→ **Arbeitsanweisungen**:
• a. Übertragen Sie aus dem Textauszug über Stofftaschentücher die Passage wortgetreu, beginnend bei „Kommen wir zu“ und endend bei „höre viel Lob.“.
• b. Nennen Sie alle Tiere, die laut dem Textauszug über Stofftaschentücher im Verpackungsmotiv der Frühling-Sommer-Editionen zu sehen sind.
• c. Schreiben Sie den Textauszug über Stofftaschentücher im Anschluss an seinen letzten Satz weiter.

→ **Textauszug**:
......

Das Ausmaß des Müllvolumens dieser 2,6 Gramm leichten Papiertücher ist scheinbar niemandem so recht bewusst. Doch die traurige Wahrheit ist: Bei meiner Erstrecherche 2019 hatte ich den pro Kopf Verbrauch bei 375 Stück in Deutschland festgestellt. Laut der Statista werden jetzt keine Stückzahlen mehr angegeben, sondern nur noch der Pro-Kopf-Verbrauch in Kilogramm. Das bedeutet für Deutschland im Jahr 2022 ganze 1,7 kg Papiertaschentücher pro Kopf.
Bei 2,6 Gramm als durchschnittlichem Gewicht eines Papiertaschentuchs ergibt das einen Pro-Kopf-Verbrauch im Jahr in Höhe von 653 Stück pro Jahr.
Kommen wir zu einem erfreulicheren Thema, Ihren ersten Testverkäufe…
Gern, denn da bin ich tatsächlich ganz aus dem Häuschen. Seit dem 4. September 2021 kann ich liefern, und bis Mitte Januar 2022 hatten die ersten 1.600 Tüten mit je 5 StoffOS „eine neue Nase gefunden“. Nach dem ersten Presseartikel in der NOZ vom 2.2.2022 waren die restlichen 800 Tüten über unseren Online-Shop schnell verkauft – und ich ausverkauft. Seit Dezember 2021 sind die StoffOS zudem in elf regionalen EDEKA Märkten rund um Osnabrück erhältlich. Also genau da, wo ich unbedingt hinwollte, direkt neben die „Markenpapierdinger“, wie ich sie immer nenne… 🙂
Neben den Taschentüchern gibt es auch Stoffservietten
Wie ist das Feedback?
Generell kommen die StoffOS gut an, in einem Drittel der Märkte bin ich mit persönlichen Promotionsaktionen vor Ort und höre viel Lob.
Jetzt kommt auch endlich Nachschub sowie unser zweites Produkt: Weiße Stoffservietten aus der bewährten StoffOS Qualität. 45 x 45 cm mit Knopfloch zum nicht ganz Knigge-konformen Befestigen an Hemd- oder Blusenknopf. Jetzt wird wieder fleißig gepackt – im Sanatorium Kassen und bei der Heilpädagogischen Hilfe, beides Partner in Bad Iburg, die mir professionell beim Verpacken zur Hand gehen. Gut kommt im übrigen auch unsere Idee an, die StoffOS zu individualisieren und zum Beispiel als nachhaltige Firmenpräsente für Unternehmen mit eigenem Logo oder Slogan anzubieten.
Haben Sie etwas speziell für den Frühling?
Ja, unsere Hatschi-Frühling-Sommer Editionen. Das Verpackungsmotiv – eine Blumenwiese mit Käfern, Bienen und Libellen – hat die Osnabrücker Künstlerin Nele Jamin von mach.werk für uns gestaltet.
Zudem kommen unsere Nasenschmeichler mit einem witzigen Gedicht zum Thema Heuschnupfen von Sean Kollak, Reimix.de aus dem Rheinland.
Menschen wie er freuen mich besonders, denn auf seiner eigenen Website nimmt Sean Kollak die StoffOS Botschaft auf und appelliert damit an Schüler*innen, Dinge zu ändern.

......

→ **Datenteil**:
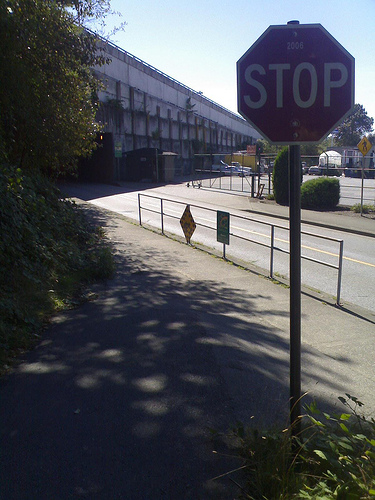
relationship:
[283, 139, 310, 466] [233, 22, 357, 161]
pole supporting sign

......

→ **Antworten je Aufgabe**:
• a.
Kommen wir zu einem erfreulicheren Thema, Ihren ersten Testverkäufe…
Gern, denn da bin ich tatsächlich ganz aus dem Häuschen. Seit dem 4. September 2021 kann ich liefern, und bis Mitte Januar 2022 hatten die ersten 1.600 Tüten mit je 5 StoffOS „eine neue Nase gefunden“. Nach dem ersten Presseartikel in der NOZ vom 2.2.2022 waren die restlichen 800 Tüten über unseren Online-Shop schnell verkauft – und ich ausverkauft. Seit Dezember 2021 sind die StoffOS zudem in elf regionalen EDEKA Märkten rund um Osnabrück erhältlich. Also genau da, wo ich unbedingt hinwollte, direkt neben die „Markenpapierdinger“, wie ich sie immer nenne… 🙂
Neben den Taschentüchern gibt es auch Stoffservietten
Wie ist das Feedback?
Generell kommen die StoffOS gut an, in einem Drittel der Märkte bin ich mit persönlichen Promotionsaktionen vor Ort und höre viel Lob.

• b. Käfer, Bienen, Libellen

• c.
Eines Ihrer Vorbilder ist auch die Unternehmerin Sina Trinkwalder – warum?
Eine Freundin schickte mir deren Buch „Wunder muss man selber machen“. Ich verschlang es und sah Parallelen. Während Sie ein soziales Problem in die Hand nahm, habe ich ein umweltpolitisches Problem aufgegriffen. Wir beide haben uns getraut, in eine uns völlig fremde Branche einzutauchen und uns freizuschwimmen. Was wir nicht wissen, eignen wir uns mit „learning by doing“ oder in Gesprächen mit Experten an. Und last but not least haben wir beide eine Vision, die wir mit Vehemenz und Euphorie verfolgen. Ihre Geschichte ist eine absolute Mutmacher-Geschichte für mich.
Sie nennen 15 gute Gründe, Ihr Produkt zu nutzen. Welche drei sind die wichtigsten?
Erstens: Wir sind „Gamechanger“ in Sachen Umweltschutz, denn als Teil der Natur täten wir gut daran, uns das bewusst zu machen. Mit der bewussten Entscheidung für nachhaltige Produkte setzen die Verbraucher*nnen ein deutliches Zeichen. Wir haben es selbst in der Hand: Will ich Teil des Problems oder Teil der Lösung sein? Gerade von jüngeren Menschen höre ich dazu viel Ermutigung und könnte mir vorstellen, dass die „Greta Thunberg-Generation“ hier Trendsetter sein will.
Und zweitens?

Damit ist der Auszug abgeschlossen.